INPUT:
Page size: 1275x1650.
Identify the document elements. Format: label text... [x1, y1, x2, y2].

---

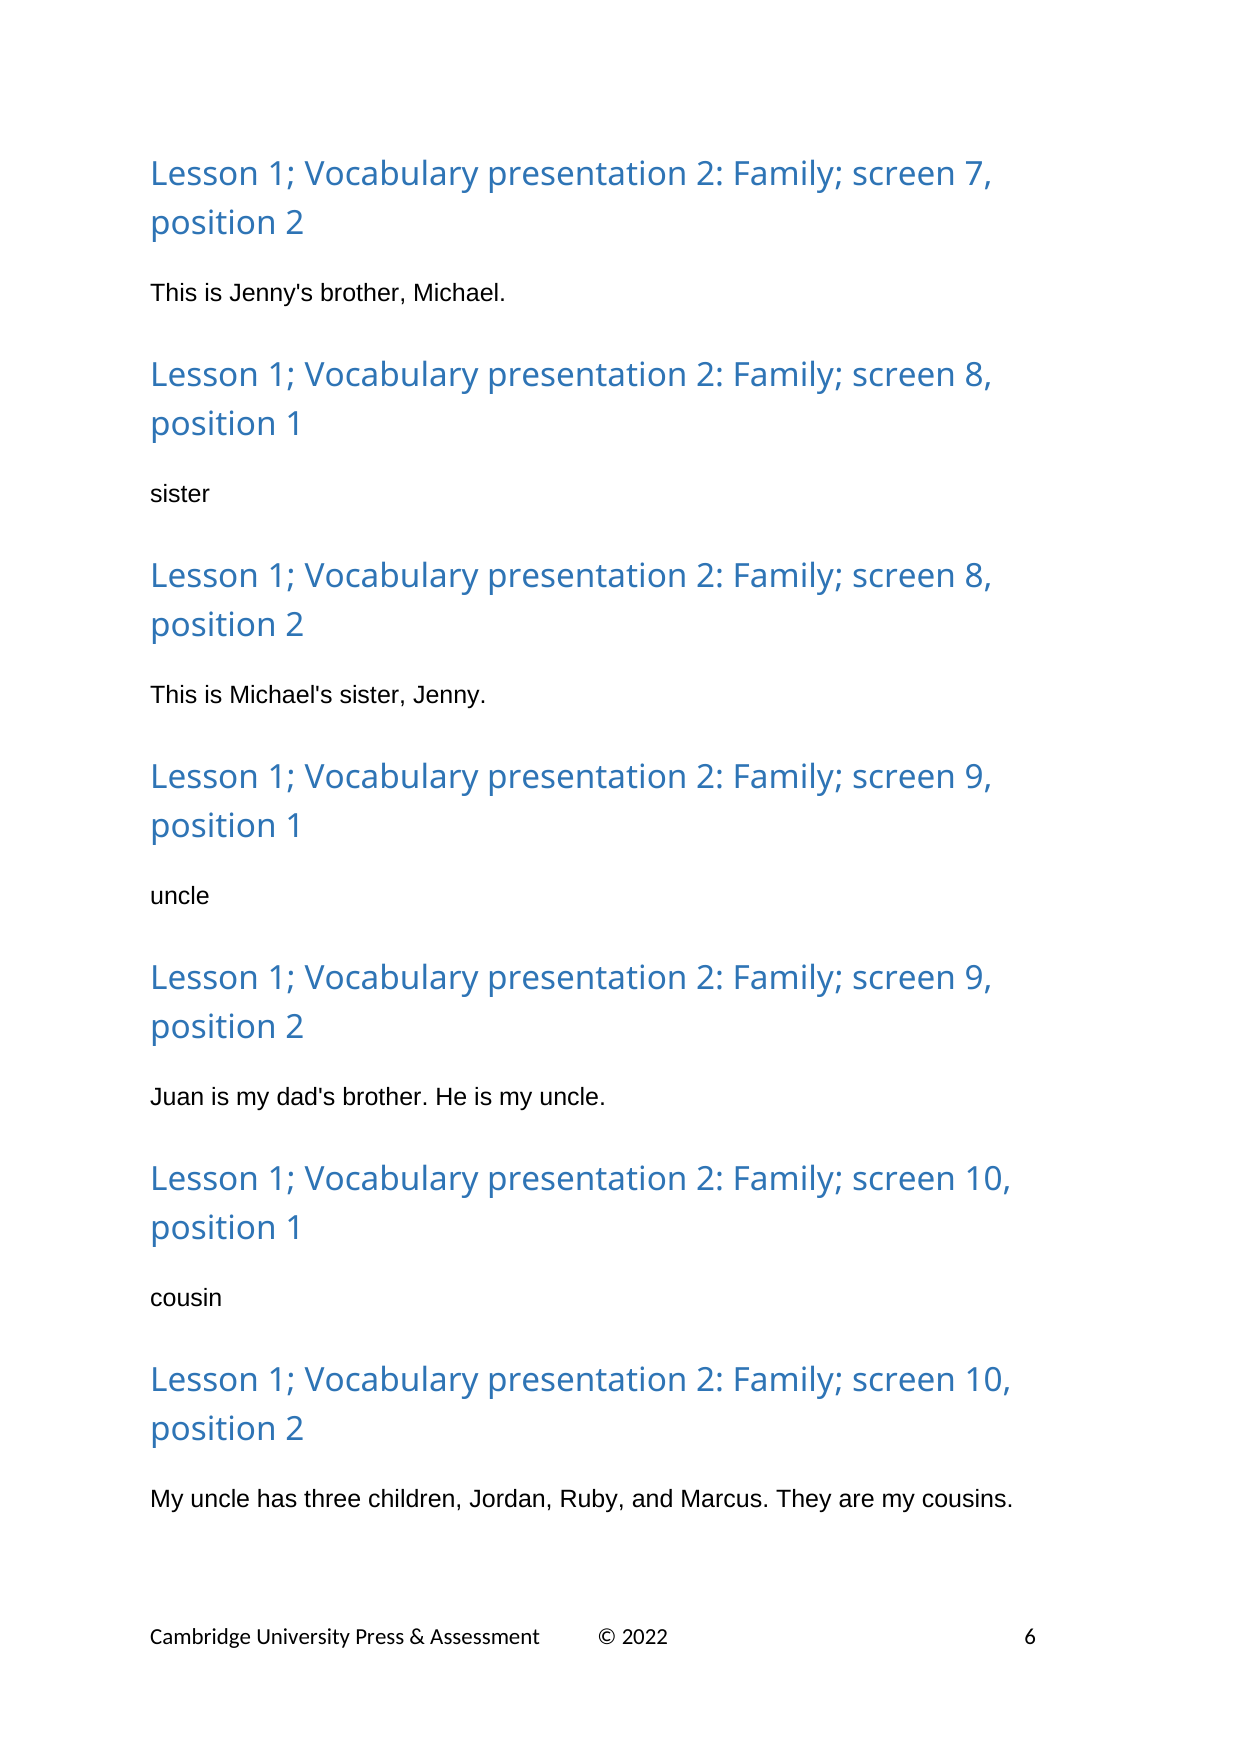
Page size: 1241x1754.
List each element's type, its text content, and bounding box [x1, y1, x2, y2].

...

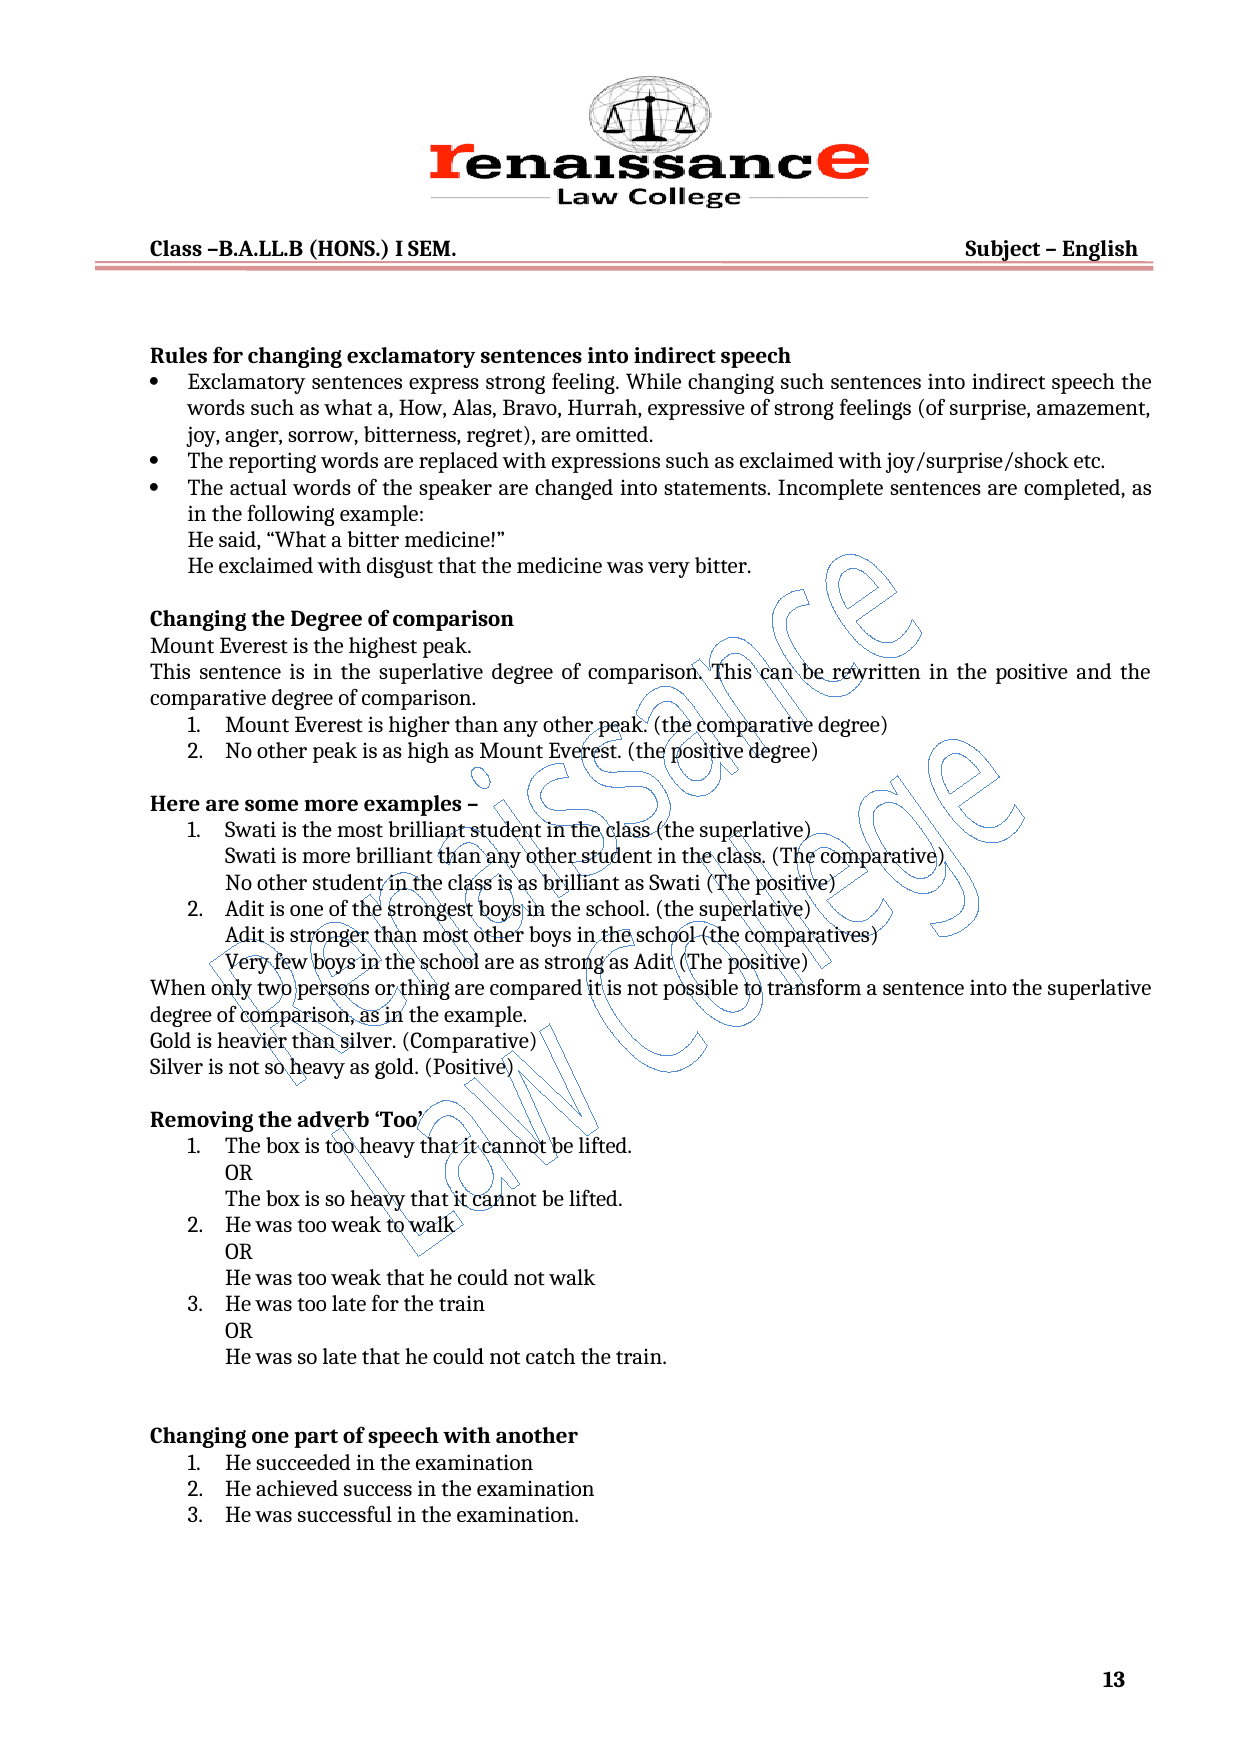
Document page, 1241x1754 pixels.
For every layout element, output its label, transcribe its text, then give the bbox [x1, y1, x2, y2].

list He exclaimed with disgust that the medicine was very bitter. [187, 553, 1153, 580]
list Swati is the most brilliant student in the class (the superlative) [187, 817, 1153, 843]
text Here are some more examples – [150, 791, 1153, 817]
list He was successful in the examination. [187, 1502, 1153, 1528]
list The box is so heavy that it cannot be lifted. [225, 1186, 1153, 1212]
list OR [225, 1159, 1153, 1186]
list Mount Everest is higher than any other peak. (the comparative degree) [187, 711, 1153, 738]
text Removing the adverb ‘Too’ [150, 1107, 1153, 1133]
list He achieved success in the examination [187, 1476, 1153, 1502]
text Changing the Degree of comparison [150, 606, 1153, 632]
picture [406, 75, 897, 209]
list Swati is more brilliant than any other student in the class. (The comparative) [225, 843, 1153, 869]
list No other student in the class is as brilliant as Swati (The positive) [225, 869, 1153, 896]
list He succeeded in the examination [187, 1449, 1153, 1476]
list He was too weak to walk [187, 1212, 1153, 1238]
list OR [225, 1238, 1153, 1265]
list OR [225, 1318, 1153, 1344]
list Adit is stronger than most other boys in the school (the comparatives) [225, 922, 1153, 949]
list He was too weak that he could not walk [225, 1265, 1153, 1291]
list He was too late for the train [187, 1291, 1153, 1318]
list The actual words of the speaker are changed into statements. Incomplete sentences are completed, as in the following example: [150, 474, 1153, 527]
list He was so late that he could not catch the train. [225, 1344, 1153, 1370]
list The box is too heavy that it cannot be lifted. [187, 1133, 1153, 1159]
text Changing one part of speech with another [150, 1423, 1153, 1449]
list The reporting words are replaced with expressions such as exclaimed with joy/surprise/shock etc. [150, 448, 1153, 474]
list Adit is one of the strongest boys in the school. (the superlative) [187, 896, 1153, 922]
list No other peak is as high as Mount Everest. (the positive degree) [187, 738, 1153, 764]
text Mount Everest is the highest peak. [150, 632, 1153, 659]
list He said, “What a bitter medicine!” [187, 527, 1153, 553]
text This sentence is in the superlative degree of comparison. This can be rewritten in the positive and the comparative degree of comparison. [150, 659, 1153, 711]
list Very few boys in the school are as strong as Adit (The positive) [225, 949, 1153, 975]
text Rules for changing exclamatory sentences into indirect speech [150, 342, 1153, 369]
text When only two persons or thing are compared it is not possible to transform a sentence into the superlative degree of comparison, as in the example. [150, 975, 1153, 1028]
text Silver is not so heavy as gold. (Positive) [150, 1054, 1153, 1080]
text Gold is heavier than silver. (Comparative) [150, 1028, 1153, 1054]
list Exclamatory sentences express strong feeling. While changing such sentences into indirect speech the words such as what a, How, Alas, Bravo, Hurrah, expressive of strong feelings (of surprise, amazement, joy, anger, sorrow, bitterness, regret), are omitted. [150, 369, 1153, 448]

EXERCISE REQUIREMENTS: Work through the data and count each line holding the string "size". Give only that count.

ANSWER BELOW: 2